This is contained in the recent Oxfam report titled Accountability Deficit Finance Blending in Agriculture that assessed the effectiveness of private finance blending in ensuring that small-scale farmers are not left behind.

Kubalasa: There is need for stronger monitoring and evaluation systems

The report states that to boost agricultural productivity in developing countries, donors are increasingly resorting to blended finance which is the combination of public development funds with private resources.

The report relates to Malawi’s scenario where donors stopped direct budget support and resorted to channeling their resources through private firms and oftentimes government contributes financing as part of ownership.

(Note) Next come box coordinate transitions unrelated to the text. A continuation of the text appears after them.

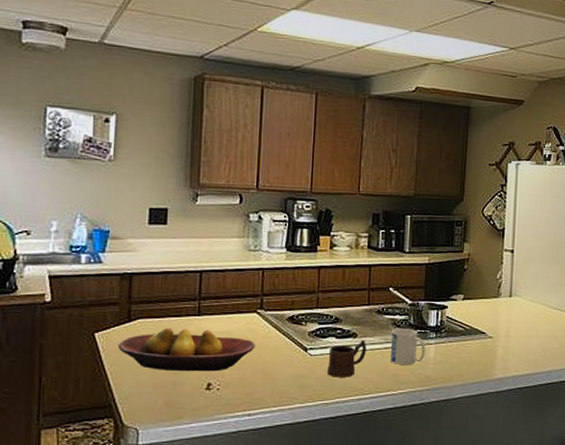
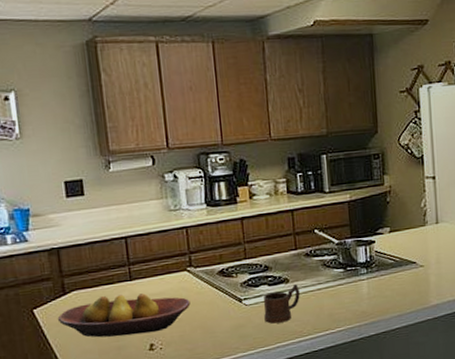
mug: present [390,327,426,366] -> none [323,267,359,304]

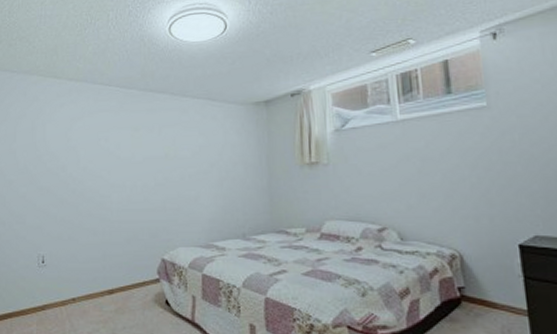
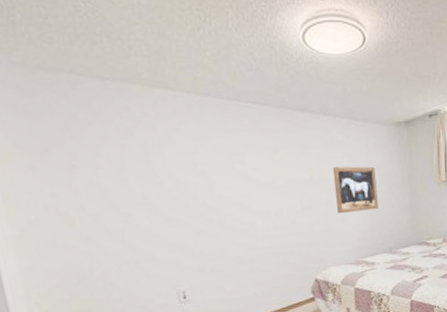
wall art: none [187,145,232,193] -> present [332,166,378,214]

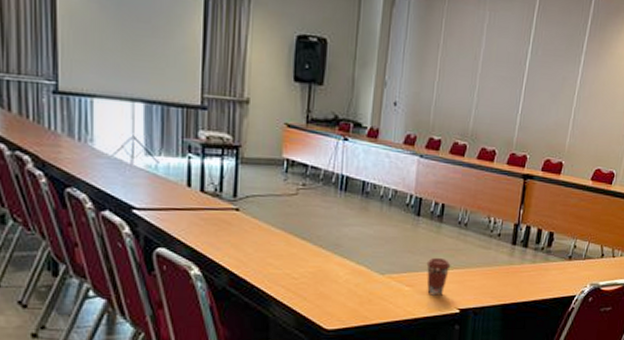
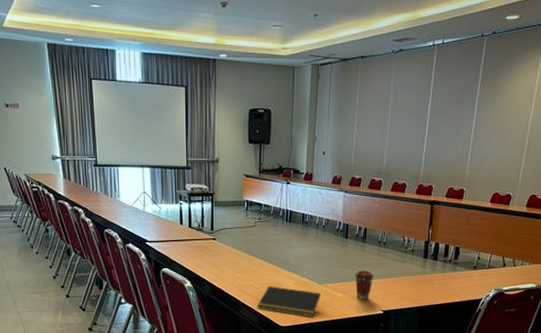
notepad: none [294,275,382,317] -> present [257,286,321,317]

However, progress reports are mostly not published as the private firms report directly to the external financiers compared to the government whose project documents are often made public.

The report says the blended finance fails to account how the investment is used and what its impacts are on the ground.

It stated that donors and private partners do not systematically report on results of blending programme as a result, there is no accountability.

The report indicated there is oftentimes a lack of evaluation of how smallholder farmers benefit from such schemes and its impact on poverty reduction, environmental sustainability and gender equality.

Reads the report in part: “At present, judgements on the usefulness of blended finance in development are severely hampered by the poor quality and lack of consistency of the data available on such investments, including on how investment is being used and what its impacts are.”

Treasury could not comment on the matter as efforts to speak to Secretary to Treasury proved futile.

However, economist Dalitso Kubalasa, who is southern Africa regional director for IM Swedish Development Partner said in a written questionnaire response, the findings confirm what has been said before that Malawi is not progressing as expected.

 “There is no comprehensive data on the public capital investments along with their returns on ivestments, if any, to help guide and enable better oversight through stronger monitoring and evaluation systems.

“The opportunity costs are already quite huge, at least going by the poor results, mediocre infrastructure, foregone benefits, returns on investments among others, against what was expected. The cost overruns and missed opportunities of fully galvanizing the economy and all its key drivers of the economy into action are massive,” he said.

Kubalasa proposed a review of how the blended investments are initiated to ensure accountability and expected impact on the ground for socio-economic development.